The practice of laying hands on individuals is considered one of the foundational doctrines of the New Testament church. The Apostle Paul encourages Christians, in the book of Hebrews, to build and grow upon this and other basic teachings in their walk as true believers.

Therefore, advancing beyond the beginning principles of the doctrines of Christ, we should go on to perfection; not laying again the foundation of repentance from dead works, and of faith in God, of the doctrine of baptisms, and of laying on of hands, and of the resurrection of the dead, and of eternal judgment . . . (Hebrews 6:1 - 2).

The laying on of hands was frequently used in ancient Israel's sacrificial system. If it was deemed the nation sinned, bringing guilt upon all, the tribal elders were required to collectively offer a sacrifice. They were to bring a young bull to the tabernacle, confess the nation's sins upon the animal's head, and then have it killed (Leviticus 4:13 - 21).

The laying on of a person's hands, upon an animal, was also performed once a year by the High Priest. On the Day of Atonement he would confess the nation's sins on a live goat and then release it to the wilderness (Leviticus 16:20 - 22).

Jacob tricking Isaac and receiving his blessing
Jacob tricking Isaac and receiving his blessing
Mattia Bortoloni, 1717 - 18

This Old Testament ritual continued uninterrupted in the New Testament. It transformed, however, into a ceremony that more perfectly displayed God's miraculous power, love and mercy. In the early church, it was performed by more people for more purposes than in any other time in Biblical history.

Jesus Did It

Jesus performed not only the laying on of hands ceremony in order to heal people (Mark 6:5, Luke 4:40, etc.) he also used it to bless them. The miraculous act of healing not only showed the Eternal's mercy toward the sick, it also glorified his name (John 14:13).

What is referred to as the Great Commission included the power (according to God's will) to heal those through laying hands on them.

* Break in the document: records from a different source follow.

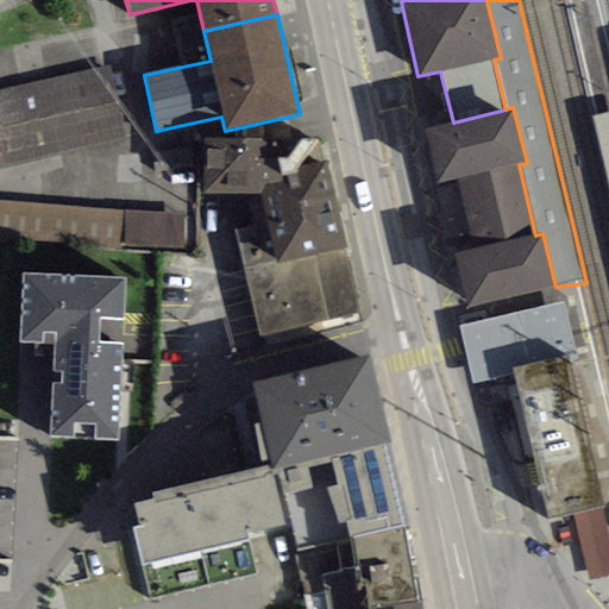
[(126,140),(108,67),(0,90),(0,159),(1,168),(126,140)]
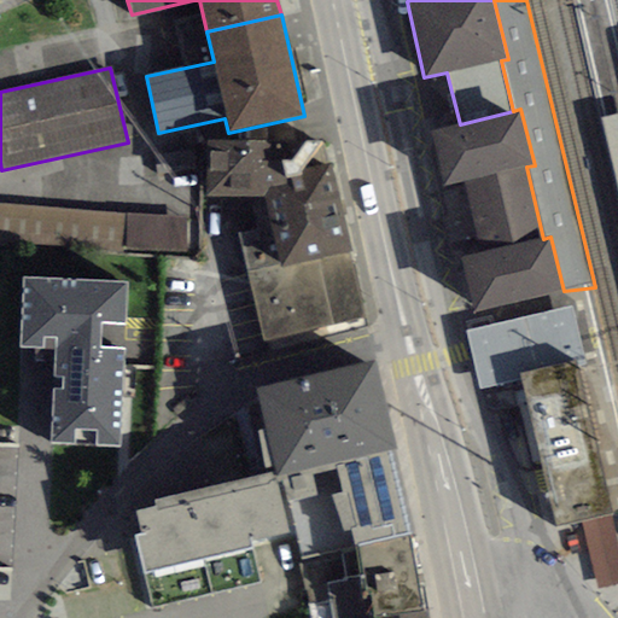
[(513,111),(460,124),(430,133),(444,186),(465,181),(481,254),(461,258),(473,312),(564,291),(551,237),(543,239),(526,167),(535,165),(520,109),(513,111)]
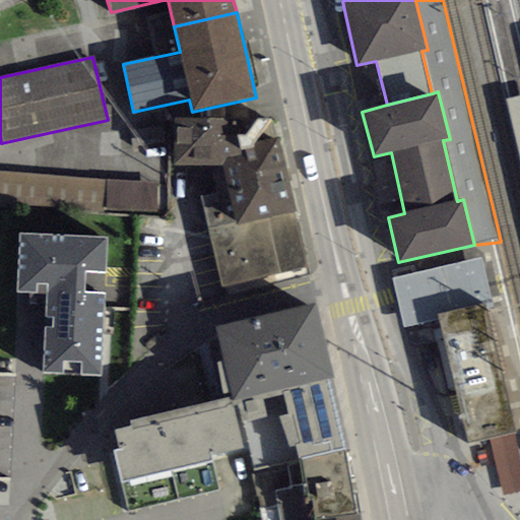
[(519,94),(506,99),(519,159),(519,94)]
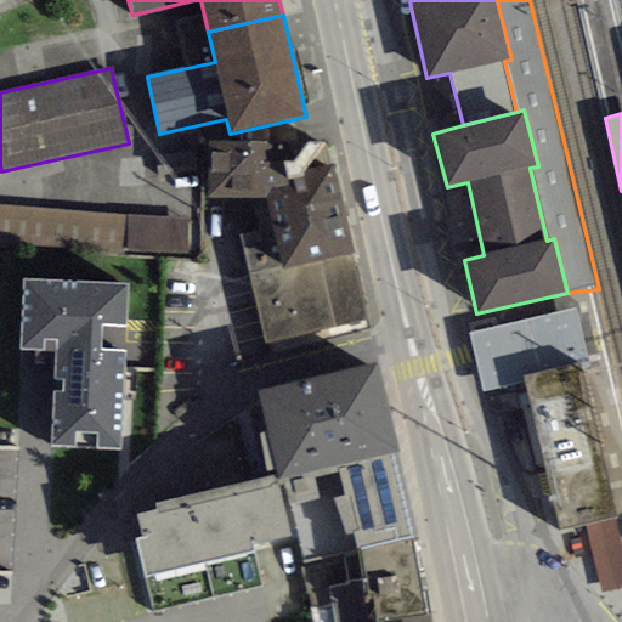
[(269,343),(365,318),(333,165),(322,141),(209,141),(210,198),(267,199),(272,230),(239,236),(269,343)]
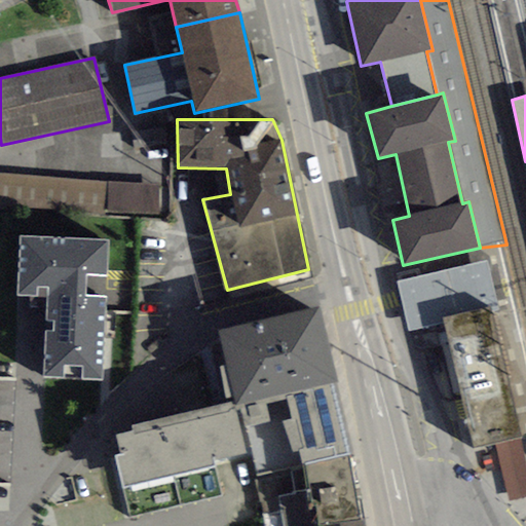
[(0,174),(0,205),(157,216),(158,186),(0,174)]
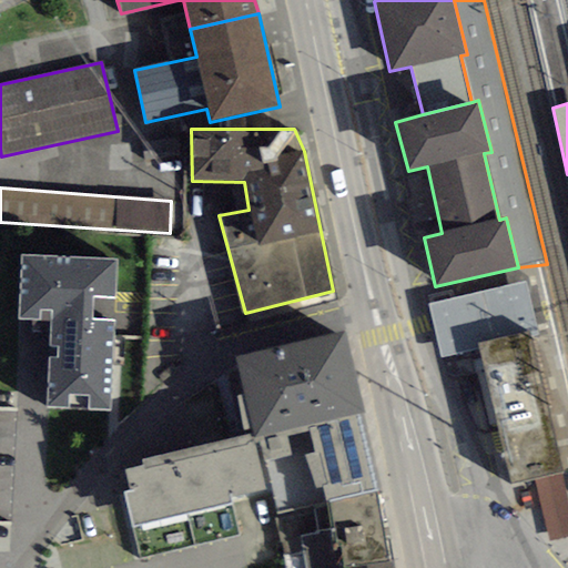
[(117,261),(22,255),(19,320),(51,322),(47,407),(69,408),(70,395),(89,396),(89,408),(111,409),(115,321),(91,320),(92,297),(114,298),(117,261)]
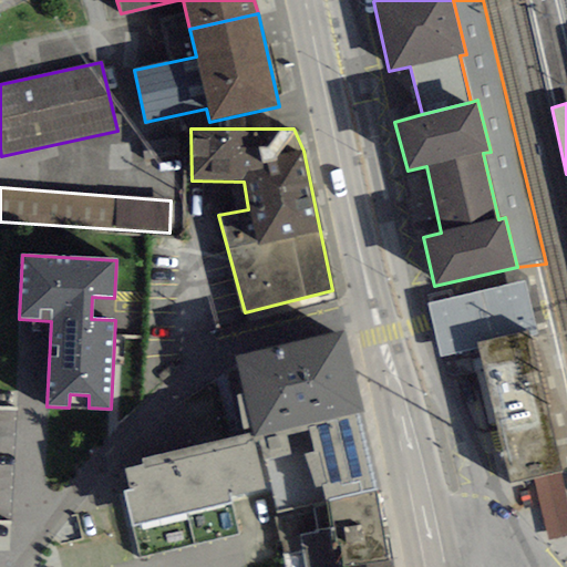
[(528,331),(476,342),(508,485),(533,480),(559,474),(562,473),(528,331)]
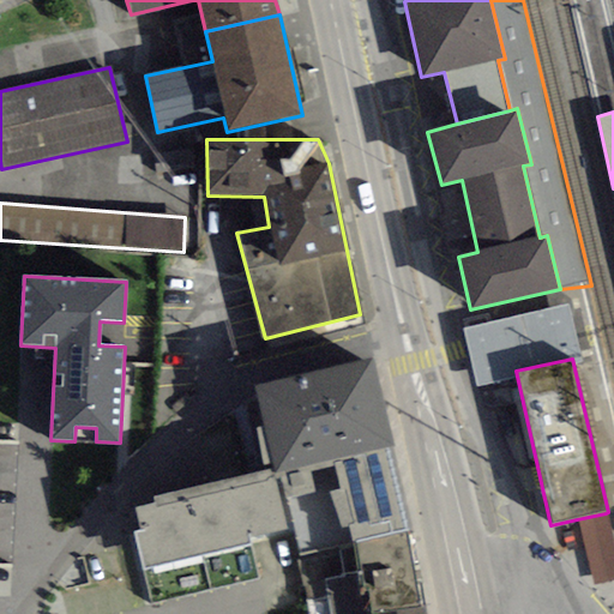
[(393,450),(373,360),(258,386),(277,469),(278,475),(393,450)]
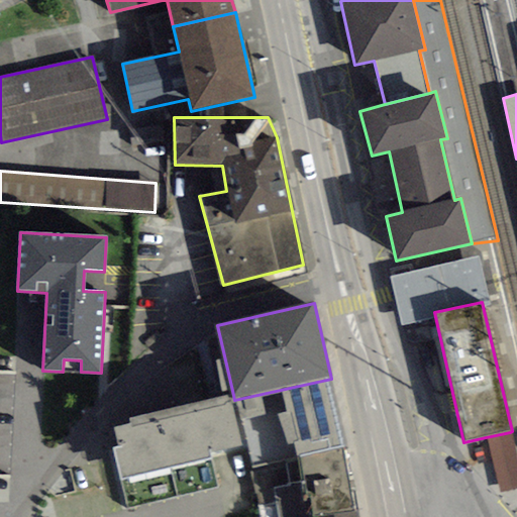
[(249,469),(346,447),(331,379),(234,400),(244,445),(249,469)]
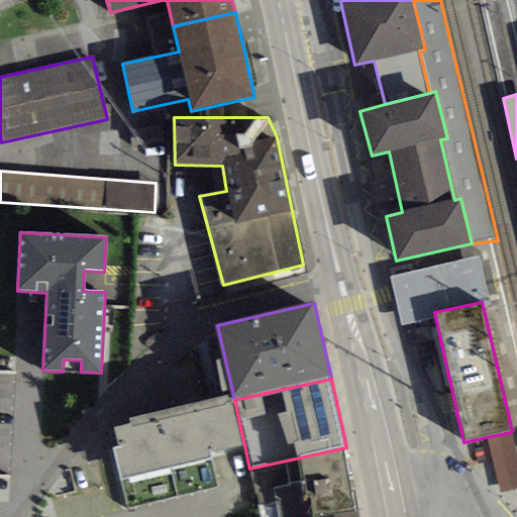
[(113,448),(120,479),(212,457),(211,452),(244,445),(234,400),(233,395),(128,419),(130,425),(116,429),(120,447),(113,448)]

And He (Jesus) said to them, "Go into all the world and preach the gospel to the whole creation . . . And these signs shall follow those who believe: in My name they shall cast out demons; they shall speak with new languages;

"They shall remove serpents; and if they drink any deadly thing, it shall not hurt them in any way; they shall lay hands on the sick, and they shall recover." (Mark 16:15, 18, see also Acts 9:17, 28:1 - 9 and James 5:13 - 15).

A New Testament Practice

Laying hands on new believers to ask God to grant them the Holy Spirit was also a common occurrence in the New Testament. Peter and John performed this act on those in Samaria (Acts 8:14 - 17) and Paul himself received the spirit after being baptized (Acts 9:17). Paul would later perform this simple ceremony in Ephesus.

And Paul said, "John (the Baptist) truly baptized with a baptism unto repentance, saying to the people that they should believe in Him Who was coming after him - that is, in Jesus, the Christ."

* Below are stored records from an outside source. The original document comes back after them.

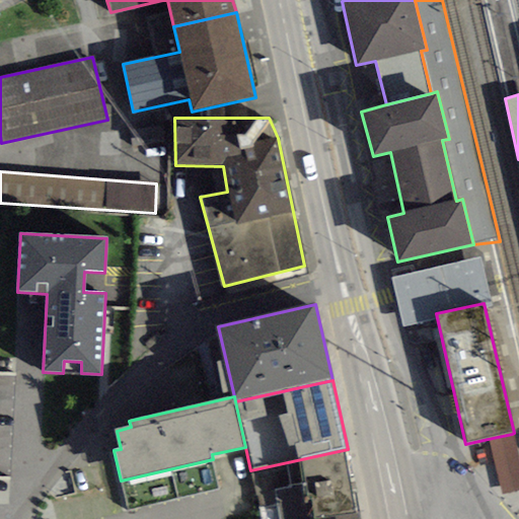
[(518,460),(512,434),(488,439),(502,495),(518,490),(518,460)]
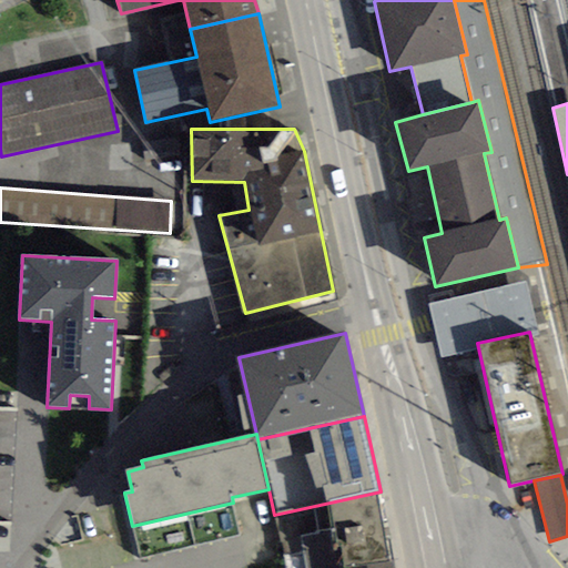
[(274,515),(284,567),(369,567),(393,564),(381,492),(274,515)]
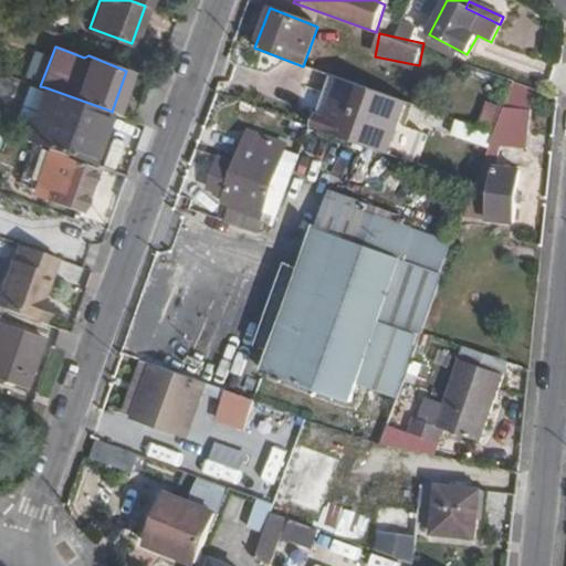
[(500,76),(472,67),(456,109),(484,118),(500,76)]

And after hearing this, they were baptized into the name of the Lord Jesus. Now when Paul laid his hands on them, the Holy Spirit came upon them, and they spoke with other languages and prophesied (Acts 19:4 - 6).

Hands laid on an individual to set him apart for a special service was also utilized in the New Testament. Brethren used this ceremony, at the behest of the apostles, to anoint seven men to oversee the daily needs of the church (Acts 6:1 - 6). Paul and Barnabas were set apart to preach the gospel through this ceremony (Acts 13:1 - 2).

Lastly, Paul admonished his close friend Timothy to not neglect his gifts and calling given to him through the laying on of hands (1Timothy 4:14, 2Timothy 1:6).